March set to be coldest in 51 years

Romsey Advertiser: Forecasters predict the unseasonable cold snap could last until mid-April Forecasters predict the unseasonable cold snap could last until mid-April

As snow continues to blanket parts of the UK, it will come as no surprise to many that the last 31 days look set to be the coldest March in more than 50 years.

Average temperatures between March 1 and 26 were just 2.5C (36.5F), three degrees below the long term average, the Met Office said.

This would make it the coldest March since 1962 and also the fourth coldest in the UK since records began in 1910.

Looking at individual countries, the Met Office said March would be the fourth coldest on record for England, joint third coldest for Wales, joint eighth coldest for Scotland and sixth coldest for Northern Ireland.

Sunday was also the coldest Easter day on record, the BBC said, with the mercury falling to minus 12.5C (9.5F) in Braemar in the Scottish Highlands.

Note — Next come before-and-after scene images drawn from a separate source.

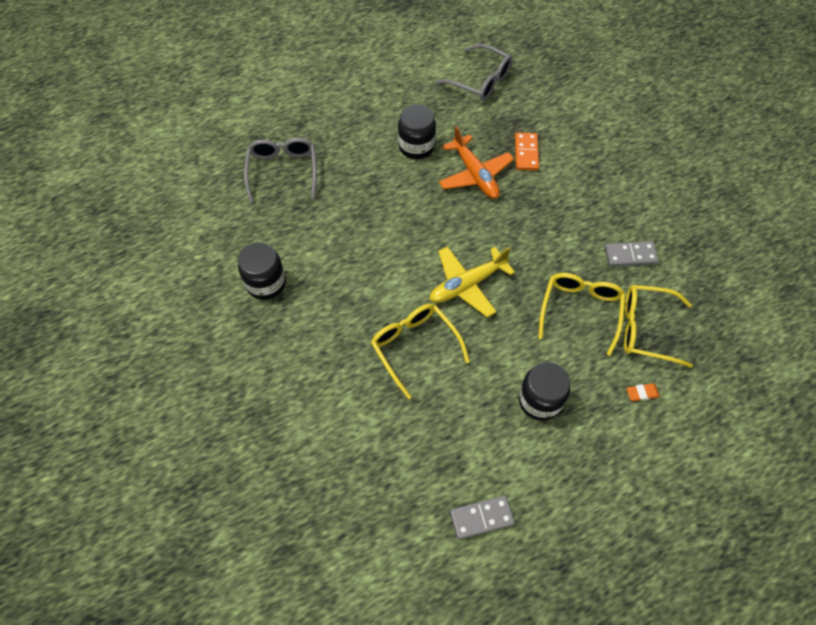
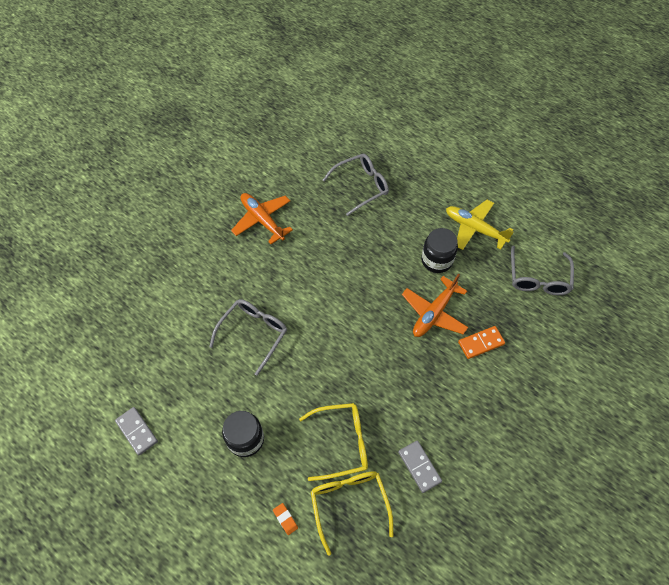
camera: 65 degrees right, 0 degrees up
(266, 283) = (262, 220): black jar -> orange plane
(414, 347) = (253, 333): yellow glasses -> grey glasses
(467, 285) = (324, 348): yellow plane -> yellow plane (474, 228)

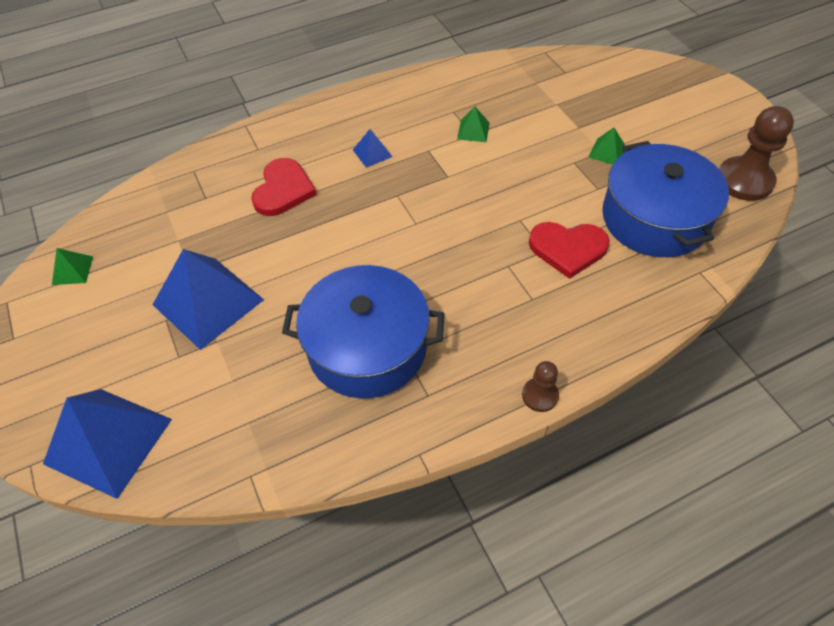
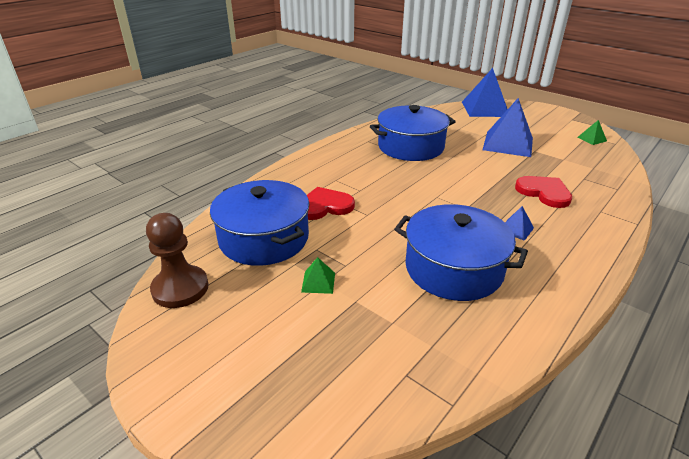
camera: 155 degrees right, 20 degrees down
(283, 190) = (544, 193): red heart -> red heart turned 150 degrees clockwise
(473, 131) = (453, 269): green pyramid -> blue pot
(540, 395) = (313, 150): brown pawn -> none

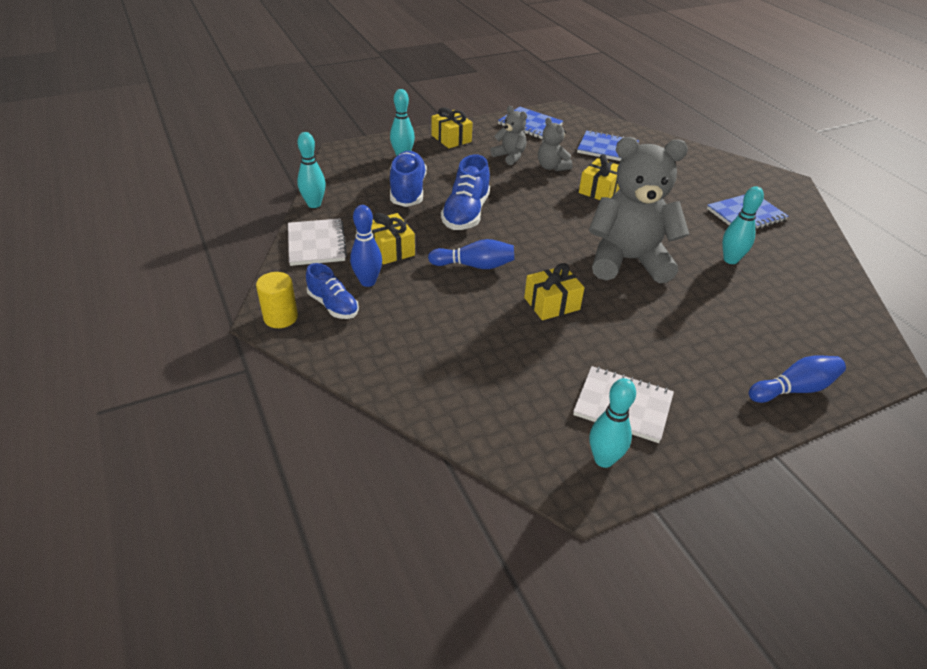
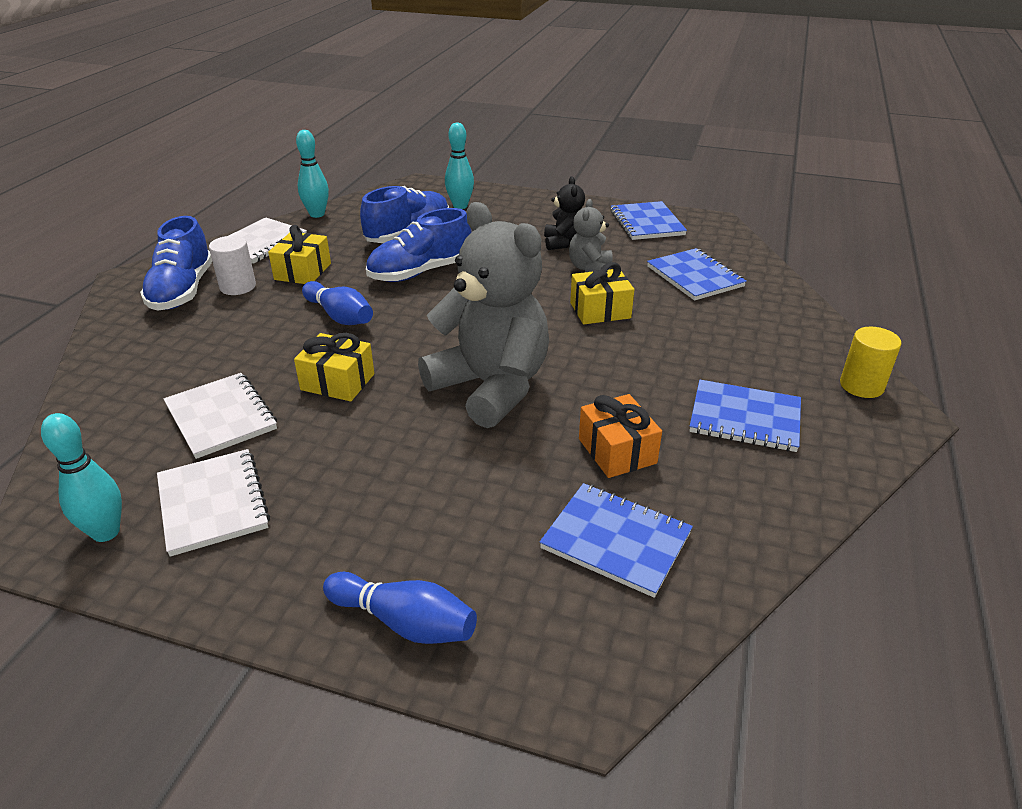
camera: 45 degrees right, 5 degrees down
(280, 317) = (137, 281): yellow cylinder -> yellow cylinder (861, 386)
(333, 305) = (182, 291): blue shoe -> blue shoe, size x1.55
(368, 282) = (238, 287): blue bowling pin -> white cylinder
(451, 138) = (536, 207): yellow gift -> none
(509, 156) = (564, 243): grey teddy bear -> black teddy bear
(532, 362) = (221, 417): none -> white notebook
(730, 260) = (617, 451): turquoise bowling pin -> orange gift
(796, 299) = (616, 541): none -> blue notebook

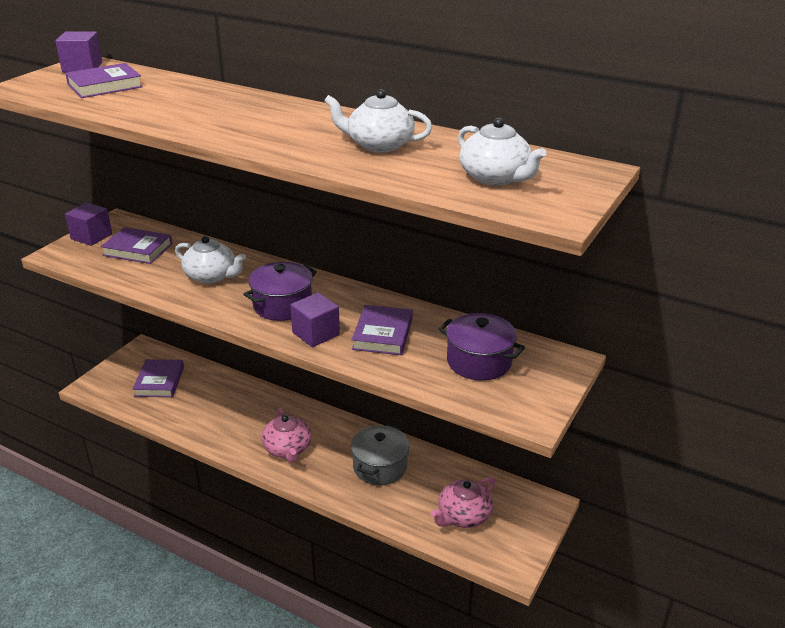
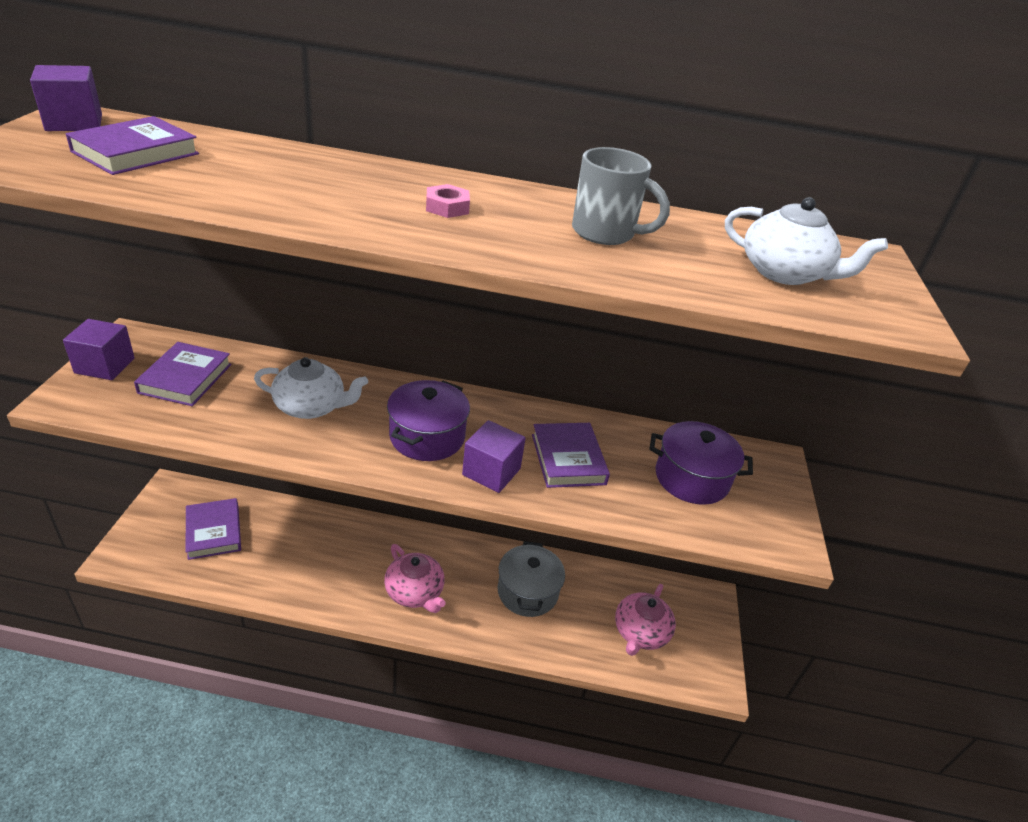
camera: 25 degrees left, 5 degrees up
(138, 249) = (185, 378): purple book -> purple book turned 75 degrees counterclockwise
(277, 124) = (447, 207): none -> pink nut
(379, 145) = (605, 233): white teapot -> grey mug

Temperatures have varied wildly - on March 11 it plummeted to minus 12.9C (8.8F) at Kinbrace in the Highlands and Aboyne in Aberdeenshire, while on March 5 thermometers reached 17.5C (63.5F) at Trawsgoed in Ceredigion, west Wales.

Average maximum temperatures for the month ranged from 8.3C (46.9F) in the Isles of Scilly to 2.7C (36.9F) in North and West Yorkshire, while minimum temperatures ranged from 5.4C (41.7F) at the Isles of Scilly to minus 3.4C (25.9F) at Braemar.

Forecasters predict the unseasonable cold snap, which has caused chaos for farmers, the transport network and homeowners, could last until mid-April. Monday is expected to bring further freezing weather.

Alexi Boothman, a forecaster with MeteoGroup, the weather division of the Press Association, said the UK would experience a dry, cold day, with the occasional snow flurry in the east.

"Temperatures will reach a maximum of 7C (44.6F), but across the UK, in places like North Wales and Cumbria, it will be minus 4C (24.8F). Even London will be about minus 2C (28.4F), so it will be very cold."